На поле и теперь еще видны следы разгромленной неприятельской засады: перевернутый котел, из которого вылился целый ручей солдатской чорбы 1, загашенные, залитые костры, клочья одежды, патронташи, нож, деревянная солдатская ложка, манерка, ветошь, обмундирование. Все это раскидано в беспорядке, а у самого потока лежит болгарский пехотинец - одна из многочисленных жертв вчерашней битвы. На погонах болгарина стоит номер девять. Пуля ударила его под левый сосок, в самое сердце. Он, наверное, еще несколько мгновений был жив и ужасно мучился. Левой рукой он разодрал рану, пытаясь, должно быть, вытащить свинец, проникший глубоко в грудь, правую руку поднял над головой и сжал в кулак. Его уже помутневшие глаза были широко раскрыты, губы искусаны. От раны через грудь протянулась кровавая лента, на земле лужица синей крови. Снег с дождем, выпавший утром, намочил его редкие волосы, в глазных впадинах скопилась талая вода.

1 Чорба - суп, похлебка.

Когда я подошел ближе, от убитого с карканьем взлетели два-три ворона, уже успевшие справить свою кровавую тризну. Месяц ярко освещал поляну и отражался в блестевшей лужице, залитой желтым светом, словно в ней переливалось растопленное золото. Поляна окружена высокими горами. Темные тени соединяют их друг с другом в одну сплошную стену. Извилистые контуры скал, ясно различимые внизу, уходят далеко вверх, превращаясь в еле видимые ниточки. Далеко, очень далеко показалось на дороге темное пятно. Оно постепенно спускается, увеличивается, наконец становится ясно различима группа людей. Дождусь их: в этой дыре, огражденной горами, рядом с трупом, напоминающим о недавней битве, легче и теплее станет на сердце, если кто-нибудь еще будет с тобой рядом.

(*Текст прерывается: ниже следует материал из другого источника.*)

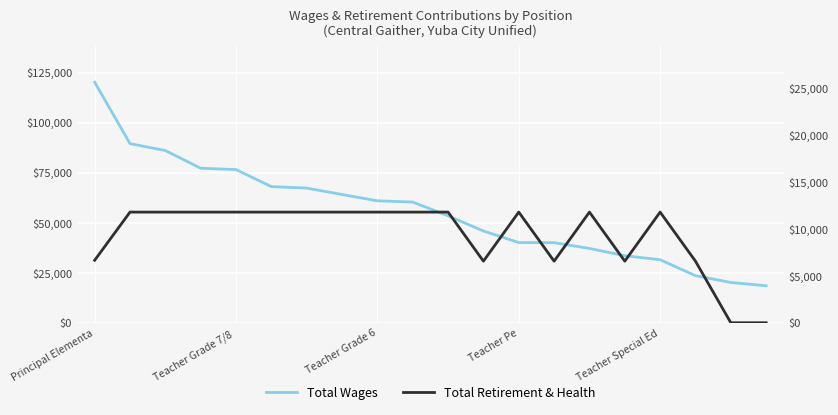

At how many categories does at least one series exceed 51027?

11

Это были пятеро пленных и двое наших конвойных. Один пленный маленький, без шапки: должно быть, потерял в бою. На левом плече его висит белая сумка, заменяющая болгарским солдатам ранец, к поясному ремню привешен котелок; за ремень, как за кушак, заткнуто две или три ложки. Остальные четверо тоже с сумками. Они молчаливы и озабочены. Только первый идет свободно и болтает по дороге с нашими солдатами. На погонах у пленных стоит номер девять.